JungJin's entrepreneurial journey started at an early age when he worked as a taxi driver to get himself through Konkuk University in Seoul, South Korea. After studying industrial engineering, he rose through the ranks of Daewoo Motor Co. before losing his job amid the carmaker’s financial troubles following the 1997 Asian economic crisis.

Following this, JungJin started collaborating with colleagues to explore business opportunities in different industries, though none delivered lasting success. The turning point came after he attended a talk hosted by renowned scholars, which inspired him to focus on the biopharmaceutical sector.

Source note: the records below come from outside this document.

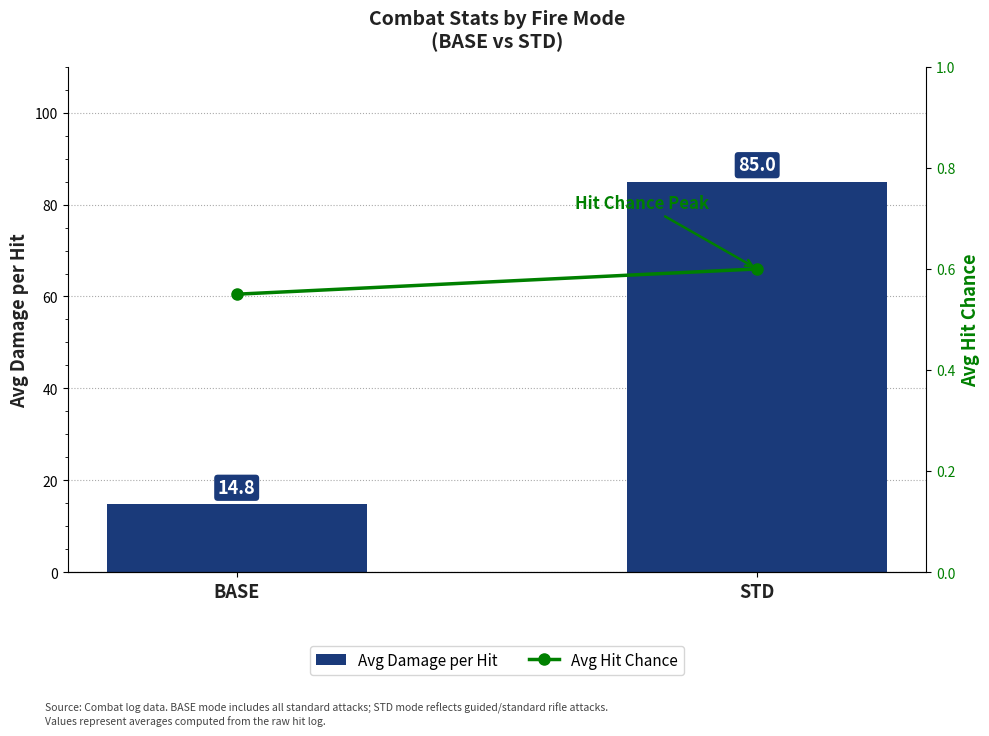

What is the difference between the maximum and minimum values in the Avg Damage per Hit series?

70.2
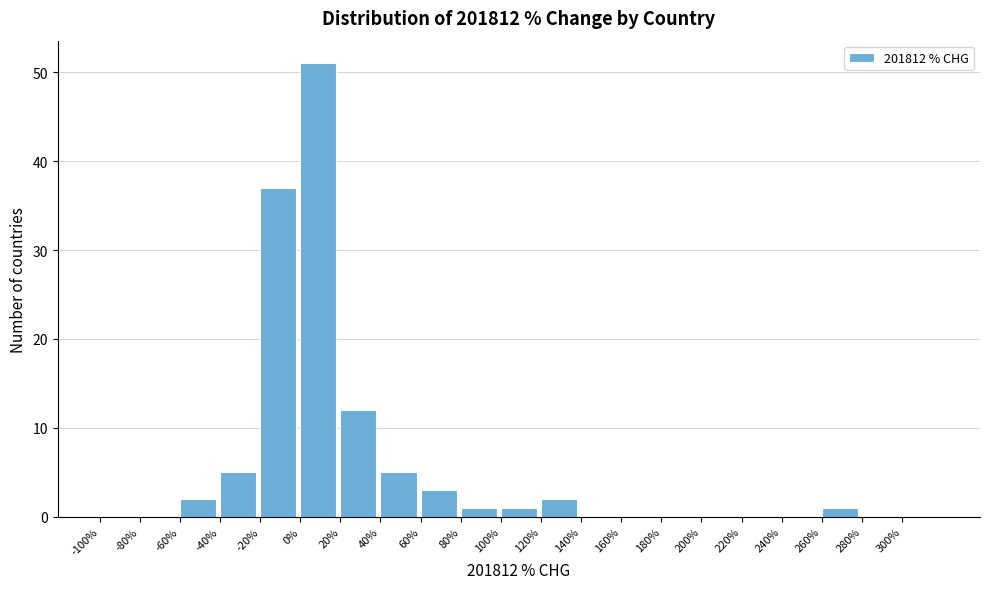

Reading left to right, list every bar in this chart as the range it spans on the x-axis followed by its height. The values are not printed on the chart, so give them approximately, as read against the axis.

-100 to -80: 0
-80 to -60: 0
-60 to -40: 2
-40 to -20: 5
-20 to 0: 37
0 to 20: 51
20 to 40: 12
40 to 60: 5
60 to 80: 3
80 to 100: 1
100 to 120: 1
120 to 140: 2
140 to 160: 0
160 to 180: 0
180 to 200: 0
200 to 220: 0
220 to 240: 0
240 to 260: 0
260 to 280: 1
280 to 300: 0
300 to 320: 0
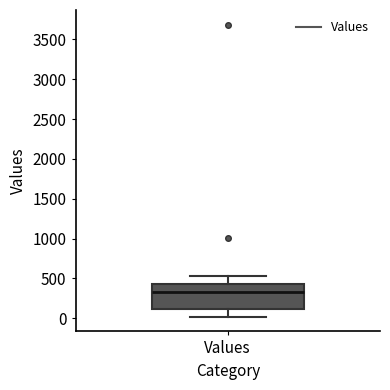

Transcribe this box plot: give where the median line is, the range the box spans, and where the two whiskers end, as read against the y-axis. The values are not printed on the chart, so give them approximately, as read against the axis.

median 300, box 100 to 450, whiskers 0 to 550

And so he founded Celltrion with just US$45,000 of his savings. The launch of Remsima, credited with being the world's first antibody biosimilar, quickly moved Celltrion up the ranks of the country's fairly underdeveloped pharmaceutical sector. Celltrion followed this success with the launch of drugs for breast cancer and lymphoma that today are being used worldwide.

With ambitions to be the world’s first in different areas, Celltrion has pioneered numerous uncharted areas to great success over the past two decades, most recently responding to the global pandemic by successfully developing an antibody treatment for COVID-19 and working to ensure a timely supply of the safe and effective treatment.

“When I first started, my vision was to help patients gain access to safe, effective and affordable medicines and thereby enhance the quality of people’s lives,” explains JungJin. “The success of Celltrion has enabled me to expand on this while finding new ways to fuel my entrepreneurial drive.”